Turn the records below into a Markdown table with the columns Row and Record line. Put one non-blank line in each row, numbered in order, and leave out the blank lines.

━━ MATERIALS PROVIDED ━━

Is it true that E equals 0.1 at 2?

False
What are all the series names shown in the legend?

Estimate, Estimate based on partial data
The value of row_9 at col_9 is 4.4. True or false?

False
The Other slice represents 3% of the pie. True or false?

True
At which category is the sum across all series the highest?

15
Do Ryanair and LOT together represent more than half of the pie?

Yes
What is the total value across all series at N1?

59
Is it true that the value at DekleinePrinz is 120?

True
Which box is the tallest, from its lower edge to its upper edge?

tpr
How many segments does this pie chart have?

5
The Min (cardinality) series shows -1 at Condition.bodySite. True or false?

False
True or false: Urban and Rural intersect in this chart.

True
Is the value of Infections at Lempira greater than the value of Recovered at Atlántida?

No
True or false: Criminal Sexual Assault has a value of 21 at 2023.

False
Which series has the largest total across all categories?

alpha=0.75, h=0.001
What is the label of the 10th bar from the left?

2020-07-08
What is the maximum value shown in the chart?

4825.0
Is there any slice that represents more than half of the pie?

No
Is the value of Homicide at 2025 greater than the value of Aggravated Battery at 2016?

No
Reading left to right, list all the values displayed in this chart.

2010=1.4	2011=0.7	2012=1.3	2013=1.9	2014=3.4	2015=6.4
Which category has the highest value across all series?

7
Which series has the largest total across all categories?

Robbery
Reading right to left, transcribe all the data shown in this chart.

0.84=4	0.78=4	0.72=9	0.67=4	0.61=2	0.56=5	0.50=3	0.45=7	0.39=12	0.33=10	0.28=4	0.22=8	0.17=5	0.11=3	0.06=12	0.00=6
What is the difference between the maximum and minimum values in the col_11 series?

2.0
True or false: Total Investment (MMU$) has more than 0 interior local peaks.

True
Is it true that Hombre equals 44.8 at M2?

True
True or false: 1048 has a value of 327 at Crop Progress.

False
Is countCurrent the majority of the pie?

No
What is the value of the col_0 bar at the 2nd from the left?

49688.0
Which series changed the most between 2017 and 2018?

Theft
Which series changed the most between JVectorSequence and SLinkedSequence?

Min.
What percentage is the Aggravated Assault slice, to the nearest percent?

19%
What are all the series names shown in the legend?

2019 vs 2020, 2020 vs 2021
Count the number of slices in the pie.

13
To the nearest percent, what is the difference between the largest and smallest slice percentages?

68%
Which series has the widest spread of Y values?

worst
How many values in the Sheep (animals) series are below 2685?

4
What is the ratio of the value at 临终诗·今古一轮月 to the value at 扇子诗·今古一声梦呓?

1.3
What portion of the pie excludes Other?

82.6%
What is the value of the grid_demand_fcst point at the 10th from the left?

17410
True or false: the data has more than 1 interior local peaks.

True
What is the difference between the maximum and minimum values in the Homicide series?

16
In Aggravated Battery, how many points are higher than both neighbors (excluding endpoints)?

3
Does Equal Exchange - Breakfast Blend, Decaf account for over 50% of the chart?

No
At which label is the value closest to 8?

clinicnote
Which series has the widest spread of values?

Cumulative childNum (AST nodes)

━━━

ANSWER AREA —
| Row | Record line |
|---|---|
| 1 | Is it true that E equals 0.1 at 2? |
| 2 | False |
| 3 | What are all the series names shown in the legend? |
| 4 | Estimate, Estimate based on partial data |
| 5 | The value of row_9 at col_9 is 4.4. True or false? |
| 6 | False |
| 7 | The Other slice represents 3% of the pie. True or false? |
| 8 | True |
| 9 | At which category is the sum across all series the highest? |
| 10 | 15 |
| 11 | Do Ryanair and LOT together represent more than half of the pie? |
| 12 | Yes |
| 13 | What is the total value across all series at N1? |
| 14 | 59 |
| 15 | Is it true that the value at DekleinePrinz is 120? |
| 16 | True |
| 17 | Which box is the tallest, from its lower edge to its upper edge? |
| 18 | tpr |
| 19 | How many segments does this pie chart have? |
| 20 | 5 |
| 21 | The Min (cardinality) series shows -1 at Condition.bodySite. True or false? |
| 22 | False |
| 23 | True or false: Urban and Rural intersect in this chart. |
| 24 | True |
| 25 | Is the value of Infections at Lempira greater than the value of Recovered at Atlántida? |
| 26 | No |
| 27 | True or false: Criminal Sexual Assault has a value of 21 at 2023. |
| 28 | False |
| 29 | Which series has the largest total across all categories? |
| 30 | alpha=0.75, h=0.001 |
| 31 | What is the label of the 10th bar from the left? |
| 32 | 2020-07-08 |
| 33 | What is the maximum value shown in the chart? |
| 34 | 4825.0 |
| 35 | Is there any slice that represents more than half of the pie? |
| 36 | No |
| 37 | Is the value of Homicide at 2025 greater than the value of Aggravated Battery at 2016? |
| 38 | No |
| 39 | Reading left to right, list all the values displayed in this chart. |
| 40 | 2010=1.4	2011=0.7	2012=1.3	2013=1.9	2014=3.4	2015=6.4 |
| 41 | Which category has the highest value across all series? |
| 42 | 7 |
| 43 | Which series has the largest total across all categories? |
| 44 | Robbery |
| 45 | Reading right to left, transcribe all the data shown in this chart. |
| 46 | 0.84=4	0.78=4	0.72=9	0.67=4	0.61=2	0.56=5	0.50=3	0.45=7	0.39=12	0.33=10	0.28=4	0.22=8	0.17=5	0.11=3	0.06=12	0.00=6 |
| 47 | What is the difference between the maximum and minimum values in the col_11 series? |
| 48 | 2.0 |
| 49 | True or false: Total Investment (MMU$) has more than 0 interior local peaks. |
| 50 | True |
| 51 | Is it true that Hombre equals 44.8 at M2? |
| 52 | True |
| 53 | True or false: 1048 has a value of 327 at Crop Progress. |
| 54 | False |
| 55 | Is countCurrent the majority of the pie? |
| 56 | No |
| 57 | What is the value of the col_0 bar at the 2nd from the left? |
| 58 | 49688.0 |
| 59 | Which series changed the most between 2017 and 2018? |
| 60 | Theft |
| 61 | Which series changed the most between JVectorSequence and SLinkedSequence? |
| 62 | Min. |
| 63 | What percentage is the Aggravated Assault slice, to the nearest percent? |
| 64 | 19% |
| 65 | What are all the series names shown in the legend? |
| 66 | 2019 vs 2020, 2020 vs 2021 |
| 67 | Count the number of slices in the pie. |
| 68 | 13 |
| 69 | To the nearest percent, what is the difference between the largest and smallest slice percentages? |
| 70 | 68% |
| 71 | Which series has the widest spread of Y values? |
| 72 | worst |
| 73 | How many values in the Sheep (animals) series are below 2685? |
| 74 | 4 |
| 75 | What is the ratio of the value at 临终诗·今古一轮月 to the value at 扇子诗·今古一声梦呓? |
| 76 | 1.3 |
| 77 | What portion of the pie excludes Other? |
| 78 | 82.6% |
| 79 | What is the value of the grid_demand_fcst point at the 10th from the left? |
| 80 | 17410 |
| 81 | True or false: the data has more than 1 interior local peaks. |
| 82 | True |
| 83 | What is the difference between the maximum and minimum values in the Homicide series? |
| 84 | 16 |
| 85 | In Aggravated Battery, how many points are higher than both neighbors (excluding endpoints)? |
| 86 | 3 |
| 87 | Does Equal Exchange - Breakfast Blend, Decaf account for over 50% of the chart? |
| 88 | No |
| 89 | At which label is the value closest to 8? |
| 90 | clinicnote |
| 91 | Which series has the widest spread of values? |
| 92 | Cumulative childNum (AST nodes) |